REQUIRED WORK
Reprint the whole of the data exactly.

DATA UNDER STUDY
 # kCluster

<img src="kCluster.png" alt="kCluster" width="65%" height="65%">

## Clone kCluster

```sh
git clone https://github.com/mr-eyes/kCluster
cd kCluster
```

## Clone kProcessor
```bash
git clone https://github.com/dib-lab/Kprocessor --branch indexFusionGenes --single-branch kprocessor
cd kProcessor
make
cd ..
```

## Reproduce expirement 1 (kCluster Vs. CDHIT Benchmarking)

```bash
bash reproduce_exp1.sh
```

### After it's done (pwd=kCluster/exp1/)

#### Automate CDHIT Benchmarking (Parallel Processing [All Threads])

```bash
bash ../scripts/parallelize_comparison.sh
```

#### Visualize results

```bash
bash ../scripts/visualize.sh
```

THE COMPLETED TASK
 # kCluster

<img src="kCluster.png" alt="kCluster" width="65%" height="65%">

## Clone kCluster

```sh
git clone https://github.com/mr-eyes/kCluster
cd kCluster
```

## Clone kProcessor
```bash
git clone https://github.com/dib-lab/Kprocessor --branch indexFusionGenes --single-branch kprocessor
cd kProcessor
make
cd ..
```

## Reproduce expirement 1 (kCluster Vs. CDHIT Benchmarking)

```bash
bash reproduce_exp1.sh
```

### After it's done (pwd=kCluster/exp1/)

#### Automate CDHIT Benchmarking (Parallel Processing [All Threads])

```bash
bash ../scripts/parallelize_comparison.sh
```

#### Visualize results

```bash
bash ../scripts/visualize.sh
```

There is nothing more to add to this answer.